Task details
Copy every line of the data below, character for character, with nothing changed, added, or left out.

Provided records: Begin

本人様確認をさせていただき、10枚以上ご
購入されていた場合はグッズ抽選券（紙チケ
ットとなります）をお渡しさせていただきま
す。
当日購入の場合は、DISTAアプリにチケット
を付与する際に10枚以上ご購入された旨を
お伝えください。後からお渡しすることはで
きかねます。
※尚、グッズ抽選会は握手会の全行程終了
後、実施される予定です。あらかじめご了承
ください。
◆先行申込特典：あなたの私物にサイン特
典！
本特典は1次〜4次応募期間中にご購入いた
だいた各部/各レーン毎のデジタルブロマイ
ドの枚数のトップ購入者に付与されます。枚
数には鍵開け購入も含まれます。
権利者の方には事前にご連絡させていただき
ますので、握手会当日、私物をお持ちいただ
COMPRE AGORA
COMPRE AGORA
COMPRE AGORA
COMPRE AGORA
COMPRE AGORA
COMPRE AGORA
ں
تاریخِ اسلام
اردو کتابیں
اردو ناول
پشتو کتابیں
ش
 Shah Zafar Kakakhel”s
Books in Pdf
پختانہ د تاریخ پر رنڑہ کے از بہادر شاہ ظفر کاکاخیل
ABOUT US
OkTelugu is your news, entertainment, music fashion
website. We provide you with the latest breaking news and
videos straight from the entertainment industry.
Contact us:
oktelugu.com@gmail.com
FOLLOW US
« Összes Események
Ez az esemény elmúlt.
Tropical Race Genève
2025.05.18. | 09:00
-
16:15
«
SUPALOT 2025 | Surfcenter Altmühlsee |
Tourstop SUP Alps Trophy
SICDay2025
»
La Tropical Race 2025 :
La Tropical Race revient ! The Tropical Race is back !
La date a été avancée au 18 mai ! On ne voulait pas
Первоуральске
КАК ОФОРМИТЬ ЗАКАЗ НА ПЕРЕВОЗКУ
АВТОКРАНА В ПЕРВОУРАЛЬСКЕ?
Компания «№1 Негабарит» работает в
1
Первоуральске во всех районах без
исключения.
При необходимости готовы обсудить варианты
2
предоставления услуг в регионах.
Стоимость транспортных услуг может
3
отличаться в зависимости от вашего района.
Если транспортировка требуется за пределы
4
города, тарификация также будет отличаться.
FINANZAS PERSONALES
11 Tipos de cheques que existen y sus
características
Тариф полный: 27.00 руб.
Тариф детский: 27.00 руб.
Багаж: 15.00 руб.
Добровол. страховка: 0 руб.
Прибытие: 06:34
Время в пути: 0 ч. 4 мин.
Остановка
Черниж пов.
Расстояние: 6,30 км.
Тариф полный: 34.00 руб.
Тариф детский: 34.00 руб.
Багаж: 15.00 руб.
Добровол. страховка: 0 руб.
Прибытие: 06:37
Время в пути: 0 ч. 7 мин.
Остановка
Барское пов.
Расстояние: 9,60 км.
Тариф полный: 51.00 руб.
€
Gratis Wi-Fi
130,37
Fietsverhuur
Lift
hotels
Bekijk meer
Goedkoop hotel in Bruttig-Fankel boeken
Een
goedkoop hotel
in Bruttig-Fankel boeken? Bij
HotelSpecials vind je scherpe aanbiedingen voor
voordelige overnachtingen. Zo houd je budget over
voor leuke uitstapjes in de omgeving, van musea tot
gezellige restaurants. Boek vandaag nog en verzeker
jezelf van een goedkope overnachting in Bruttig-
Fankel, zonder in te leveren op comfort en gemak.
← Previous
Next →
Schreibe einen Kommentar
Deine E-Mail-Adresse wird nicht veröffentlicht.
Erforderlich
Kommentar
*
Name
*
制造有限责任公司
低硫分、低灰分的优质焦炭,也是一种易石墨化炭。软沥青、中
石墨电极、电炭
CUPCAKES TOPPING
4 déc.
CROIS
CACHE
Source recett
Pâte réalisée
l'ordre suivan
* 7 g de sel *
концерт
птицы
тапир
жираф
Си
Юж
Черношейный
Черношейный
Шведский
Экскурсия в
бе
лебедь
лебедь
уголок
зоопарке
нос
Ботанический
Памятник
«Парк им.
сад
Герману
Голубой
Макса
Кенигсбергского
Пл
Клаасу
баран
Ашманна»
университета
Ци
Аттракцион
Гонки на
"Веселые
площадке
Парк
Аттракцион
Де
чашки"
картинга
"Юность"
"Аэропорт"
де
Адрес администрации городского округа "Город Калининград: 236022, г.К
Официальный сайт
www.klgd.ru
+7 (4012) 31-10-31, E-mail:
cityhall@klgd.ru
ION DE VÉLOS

Provided records: End

Task solution
本人様確認をさせていただき、10枚以上ご
購入されていた場合はグッズ抽選券（紙チケ
ットとなります）をお渡しさせていただきま
す。
当日購入の場合は、DISTAアプリにチケット
を付与する際に10枚以上ご購入された旨を
お伝えください。後からお渡しすることはで
きかねます。
※尚、グッズ抽選会は握手会の全行程終了
後、実施される予定です。あらかじめご了承
ください。
◆先行申込特典：あなたの私物にサイン特
典！
本特典は1次〜4次応募期間中にご購入いた
だいた各部/各レーン毎のデジタルブロマイ
ドの枚数のトップ購入者に付与されます。枚
数には鍵開け購入も含まれます。
権利者の方には事前にご連絡させていただき
ますので、握手会当日、私物をお持ちいただ
COMPRE AGORA
COMPRE AGORA
COMPRE AGORA
COMPRE AGORA
COMPRE AGORA
COMPRE AGORA
ں
تاریخِ اسلام
اردو کتابیں
اردو ناول
پشتو کتابیں
ش
 Shah Zafar Kakakhel”s
Books in Pdf
پختانہ د تاریخ پر رنڑہ کے از بہادر شاہ ظفر کاکاخیل
ABOUT US
OkTelugu is your news, entertainment, music fashion
website. We provide you with the latest breaking news and
videos straight from the entertainment industry.
Contact us:
oktelugu.com@gmail.com
FOLLOW US
« Összes Események
Ez az esemény elmúlt.
Tropical Race Genève
2025.05.18. | 09:00
-
16:15
«
SUPALOT 2025 | Surfcenter Altmühlsee |
Tourstop SUP Alps Trophy
SICDay2025
»
La Tropical Race 2025 :
La Tropical Race revient ! The Tropical Race is back !
La date a été avancée au 18 mai ! On ne voulait pas
Первоуральске
КАК ОФОРМИТЬ ЗАКАЗ НА ПЕРЕВОЗКУ
АВТОКРАНА В ПЕРВОУРАЛЬСКЕ?
Компания «№1 Негабарит» работает в
1
Первоуральске во всех районах без
исключения.
При необходимости готовы обсудить варианты
2
предоставления услуг в регионах.
Стоимость транспортных услуг может
3
отличаться в зависимости от вашего района.
Если транспортировка требуется за пределы
4
города, тарификация также будет отличаться.
FINANZAS PERSONALES
11 Tipos de cheques que existen y sus
características
Тариф полный: 27.00 руб.
Тариф детский: 27.00 руб.
Багаж: 15.00 руб.
Добровол. страховка: 0 руб.
Прибытие: 06:34
Время в пути: 0 ч. 4 мин.
Остановка
Черниж пов.
Расстояние: 6,30 км.
Тариф полный: 34.00 руб.
Тариф детский: 34.00 руб.
Багаж: 15.00 руб.
Добровол. страховка: 0 руб.
Прибытие: 06:37
Время в пути: 0 ч. 7 мин.
Остановка
Барское пов.
Расстояние: 9,60 км.
Тариф полный: 51.00 руб.
€
Gratis Wi-Fi
130,37
Fietsverhuur
Lift
hotels
Bekijk meer
Goedkoop hotel in Bruttig-Fankel boeken
Een
goedkoop hotel
in Bruttig-Fankel boeken? Bij
HotelSpecials vind je scherpe aanbiedingen voor
voordelige overnachtingen. Zo houd je budget over
voor leuke uitstapjes in de omgeving, van musea tot
gezellige restaurants. Boek vandaag nog en verzeker
jezelf van een goedkope overnachting in Bruttig-
Fankel, zonder in te leveren op comfort en gemak.
← Previous
Next →
Schreibe einen Kommentar
Deine E-Mail-Adresse wird nicht veröffentlicht.
Erforderlich
Kommentar
*
Name
*
制造有限责任公司
低硫分、低灰分的优质焦炭,也是一种易石墨化炭。软沥青、中
石墨电极、电炭
CUPCAKES TOPPING
4 déc.
CROIS
CACHE
Source recett
Pâte réalisée
l'ordre suivan
* 7 g de sel *
концерт
птицы
тапир
жираф
Си
Юж
Черношейный
Черношейный
Шведский
Экскурсия в
бе
лебедь
лебедь
уголок
зоопарке
нос
Ботанический
Памятник
«Парк им.
сад
Герману
Голубой
Макса
Кенигсбергского
Пл
Клаасу
баран
Ашманна»
университета
Ци
Аттракцион
Гонки на
"Веселые
площадке
Парк
Аттракцион
Де
чашки"
картинга
"Юность"
"Аэропорт"
де
Адрес администрации городского округа "Город Калининград: 236022, г.К
Официальный сайт
www.klgd.ru
+7 (4012) 31-10-31, E-mail:
cityhall@klgd.ru
ION DE VÉLOS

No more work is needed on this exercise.